A short note for Civil Society on the inadvisability of Government regulation & restriction of #LLM and #AI — #OpenSource #FreeSpeech #CodeIsSpeech

So there’s an interesting Reddit post which leads to an article on VentureBeat and a letter from a Senator to Mark Zuckerberg, all attached below.

There’s a fairly straightforward point which needs to be made:

indicative comment from the Reddit thread
  1. Like it or not, Code and Data are forms of speech; yes they can be made to “do things” or they can “describe things” but that doesn’t make them any less “speech”, instead it makes them more-something-else-too.
  2. LLM data, is data like everything else. Just as Firefox will not function without configuration files, so goes LLaMa.
  3. If the Government is encouraged to suppress general access to code, it will attempt to do so; and then the suppressions will fail several years, perhaps a few decades, later. This is what happened with Cryptographic Export Controls, too.
  4. In the face of suppression, open-source developers will hoard the extant code, and build upon it, thereby sedimenting all the bias and other undesirable attributes which the extant code holds.
  5. So if you want a kinder, gentler AI in deployment, you need to encourage open development and collaboration so that hoarding is undesirable, and so that developers can freely track all the developments which make AI better.
  6. In short: involving the Government will be counterproductive.

Comments

2 responses to “A short note for Civil Society on the inadvisability of Government regulation & restriction of #LLM and #AI — #OpenSource #FreeSpeech #CodeIsSpeech”
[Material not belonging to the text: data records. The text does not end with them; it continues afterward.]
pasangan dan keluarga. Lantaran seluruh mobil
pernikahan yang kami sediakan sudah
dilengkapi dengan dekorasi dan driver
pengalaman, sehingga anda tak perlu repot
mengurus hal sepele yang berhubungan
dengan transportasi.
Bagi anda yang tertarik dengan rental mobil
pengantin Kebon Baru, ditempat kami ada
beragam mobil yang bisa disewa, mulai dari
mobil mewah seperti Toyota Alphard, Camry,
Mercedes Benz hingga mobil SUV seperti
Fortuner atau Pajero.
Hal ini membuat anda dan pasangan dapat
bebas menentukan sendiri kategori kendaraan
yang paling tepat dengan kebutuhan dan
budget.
  1. lo and behold, a followup:

    https://venturebeat.com/ai/senate-letter-to-meta-on-llama-leak-is-a-threat-to-open-source-ai-at-a-key-moment-say-experts/

    Vipul Ved Prakash, co-founder and CEO of Together, which runs the RedPajama open-source project which replicated the LLaMA dataset to build open-source, state-of-the-art LLMs, said that the Senate’s letter to Meta is a “misguided attempt at limiting access to a new technology.” The letter, he pointed out, is “full of typical straw-man concerns.” For instance, he said, “it makes no sense to use a language model to generate spam. I helped create what is possibly the most widely deployed anti-spam system on the Internet today, and I can say with confidence that spammers won’t be using LLaMA or other LLMs because there are significantly cheaper ways of creating spam messages.”